Work task: What you return must match the records word for word, except that pictures are dropped.

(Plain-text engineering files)
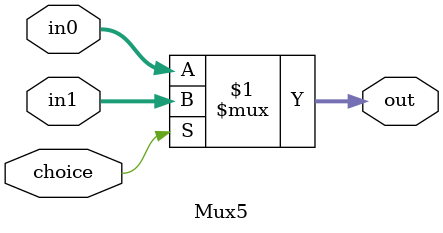
<source format=v>
`timescale 1ns / 1ns
module Mux5(
    input choice,
    input[4:0] in0,
    input[4:0] in1,
    output[4:0] out
);
    assign out=choice?in1:in0;
endmodule
</source>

Exercise result:
<source format=v>
`timescale 1ns / 1ns
module Mux5(
    input choice,
    input[4:0] in0,
    input[4:0] in1,
    output[4:0] out
);
    assign out=choice?in1:in0;
endmodule
</source>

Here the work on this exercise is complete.